• **Instructions to follow**:
For the string "unremarkable", find every matching line in the records and copy it.

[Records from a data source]
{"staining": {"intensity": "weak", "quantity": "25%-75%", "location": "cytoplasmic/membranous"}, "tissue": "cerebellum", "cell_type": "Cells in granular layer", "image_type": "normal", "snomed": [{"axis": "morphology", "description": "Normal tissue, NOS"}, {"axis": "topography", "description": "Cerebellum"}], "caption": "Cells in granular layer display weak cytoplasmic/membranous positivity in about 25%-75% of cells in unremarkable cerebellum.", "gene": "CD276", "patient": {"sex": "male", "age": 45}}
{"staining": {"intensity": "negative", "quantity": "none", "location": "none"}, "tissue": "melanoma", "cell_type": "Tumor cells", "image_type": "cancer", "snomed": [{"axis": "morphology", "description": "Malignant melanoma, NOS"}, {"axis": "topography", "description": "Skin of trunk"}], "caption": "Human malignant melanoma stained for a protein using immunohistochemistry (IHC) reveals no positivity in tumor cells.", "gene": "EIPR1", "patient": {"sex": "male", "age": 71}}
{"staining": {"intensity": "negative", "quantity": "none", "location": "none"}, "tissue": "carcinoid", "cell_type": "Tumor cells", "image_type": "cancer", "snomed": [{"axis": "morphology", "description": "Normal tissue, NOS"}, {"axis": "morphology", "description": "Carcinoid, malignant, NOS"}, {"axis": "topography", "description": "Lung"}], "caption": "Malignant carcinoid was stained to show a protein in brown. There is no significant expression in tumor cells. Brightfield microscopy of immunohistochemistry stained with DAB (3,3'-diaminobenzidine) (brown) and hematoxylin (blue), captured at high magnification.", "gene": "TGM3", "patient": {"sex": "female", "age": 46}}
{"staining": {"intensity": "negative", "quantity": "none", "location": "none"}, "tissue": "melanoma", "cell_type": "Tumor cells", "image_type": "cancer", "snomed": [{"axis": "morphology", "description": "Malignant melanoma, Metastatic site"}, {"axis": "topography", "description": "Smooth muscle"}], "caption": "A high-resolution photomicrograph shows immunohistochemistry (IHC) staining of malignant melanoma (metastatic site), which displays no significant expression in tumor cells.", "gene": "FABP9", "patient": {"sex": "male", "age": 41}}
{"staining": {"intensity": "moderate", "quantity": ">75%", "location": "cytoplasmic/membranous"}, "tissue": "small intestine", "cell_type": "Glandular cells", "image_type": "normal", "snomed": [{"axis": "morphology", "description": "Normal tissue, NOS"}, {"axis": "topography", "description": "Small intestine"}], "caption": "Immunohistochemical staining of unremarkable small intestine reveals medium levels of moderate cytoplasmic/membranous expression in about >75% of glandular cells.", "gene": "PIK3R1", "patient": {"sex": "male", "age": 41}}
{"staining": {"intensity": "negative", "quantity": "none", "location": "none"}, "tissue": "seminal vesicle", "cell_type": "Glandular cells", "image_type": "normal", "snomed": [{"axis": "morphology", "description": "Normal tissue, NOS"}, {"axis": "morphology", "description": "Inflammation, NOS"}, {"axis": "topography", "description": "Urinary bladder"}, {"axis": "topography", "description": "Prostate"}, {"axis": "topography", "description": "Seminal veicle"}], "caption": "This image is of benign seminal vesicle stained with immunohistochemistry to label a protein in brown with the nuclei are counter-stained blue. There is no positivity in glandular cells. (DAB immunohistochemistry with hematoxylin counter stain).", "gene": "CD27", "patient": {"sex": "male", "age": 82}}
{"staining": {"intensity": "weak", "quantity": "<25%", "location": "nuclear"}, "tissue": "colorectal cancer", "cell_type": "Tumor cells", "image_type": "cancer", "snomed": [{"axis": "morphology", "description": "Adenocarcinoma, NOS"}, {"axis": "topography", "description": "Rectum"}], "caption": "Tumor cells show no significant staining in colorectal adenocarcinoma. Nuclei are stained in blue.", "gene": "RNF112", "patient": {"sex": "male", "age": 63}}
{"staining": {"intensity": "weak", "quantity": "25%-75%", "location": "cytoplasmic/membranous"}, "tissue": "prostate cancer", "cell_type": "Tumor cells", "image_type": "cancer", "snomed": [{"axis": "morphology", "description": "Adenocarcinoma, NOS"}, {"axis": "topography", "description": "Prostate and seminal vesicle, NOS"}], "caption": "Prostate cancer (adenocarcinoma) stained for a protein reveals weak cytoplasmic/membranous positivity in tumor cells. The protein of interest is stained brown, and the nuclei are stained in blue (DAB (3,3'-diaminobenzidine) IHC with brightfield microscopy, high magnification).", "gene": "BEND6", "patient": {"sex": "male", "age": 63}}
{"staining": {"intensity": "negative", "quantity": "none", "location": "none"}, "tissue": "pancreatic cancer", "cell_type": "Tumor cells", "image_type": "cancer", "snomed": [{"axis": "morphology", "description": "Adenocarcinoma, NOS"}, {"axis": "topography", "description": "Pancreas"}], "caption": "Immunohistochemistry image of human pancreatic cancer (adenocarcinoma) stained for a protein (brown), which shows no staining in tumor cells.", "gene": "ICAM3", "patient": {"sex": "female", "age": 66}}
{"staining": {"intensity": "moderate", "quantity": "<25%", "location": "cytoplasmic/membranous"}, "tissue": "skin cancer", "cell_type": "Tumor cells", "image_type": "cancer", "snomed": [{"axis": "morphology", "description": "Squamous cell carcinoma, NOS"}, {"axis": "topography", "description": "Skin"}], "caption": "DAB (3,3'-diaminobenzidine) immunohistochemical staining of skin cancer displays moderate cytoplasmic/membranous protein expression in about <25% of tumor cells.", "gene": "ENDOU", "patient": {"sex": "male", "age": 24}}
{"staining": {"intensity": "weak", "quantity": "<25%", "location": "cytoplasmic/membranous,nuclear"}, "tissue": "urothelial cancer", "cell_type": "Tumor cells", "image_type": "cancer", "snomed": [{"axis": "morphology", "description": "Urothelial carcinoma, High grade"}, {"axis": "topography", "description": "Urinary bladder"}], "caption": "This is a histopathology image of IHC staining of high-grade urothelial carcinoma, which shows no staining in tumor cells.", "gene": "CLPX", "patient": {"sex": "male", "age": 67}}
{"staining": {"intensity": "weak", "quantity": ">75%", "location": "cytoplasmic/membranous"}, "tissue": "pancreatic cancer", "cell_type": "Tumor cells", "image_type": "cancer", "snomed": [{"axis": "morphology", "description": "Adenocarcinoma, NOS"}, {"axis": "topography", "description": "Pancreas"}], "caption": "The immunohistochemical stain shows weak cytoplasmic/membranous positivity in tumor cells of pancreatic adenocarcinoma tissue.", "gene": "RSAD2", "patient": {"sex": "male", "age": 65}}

• **Response box**:
{"staining": {"intensity": "weak", "quantity": "25%-75%", "location": "cytoplasmic/membranous"}, "tissue": "cerebellum", "cell_type": "Cells in granular layer", "image_type": "normal", "snomed": [{"axis": "morphology", "description": "Normal tissue, NOS"}, {"axis": "topography", "description": "Cerebellum"}], "caption": "Cells in granular layer display weak cytoplasmic/membranous positivity in about 25%-75% of cells in unremarkable cerebellum.", "gene": "CD276", "patient": {"sex": "male", "age": 45}}
{"staining": {"intensity": "moderate", "quantity": ">75%", "location": "cytoplasmic/membranous"}, "tissue": "small intestine", "cell_type": "Glandular cells", "image_type": "normal", "snomed": [{"axis": "morphology", "description": "Normal tissue, NOS"}, {"axis": "topography", "description": "Small intestine"}], "caption": "Immunohistochemical staining of unremarkable small intestine reveals medium levels of moderate cytoplasmic/membranous expression in about >75% of glandular cells.", "gene": "PIK3R1", "patient": {"sex": "male", "age": 41}}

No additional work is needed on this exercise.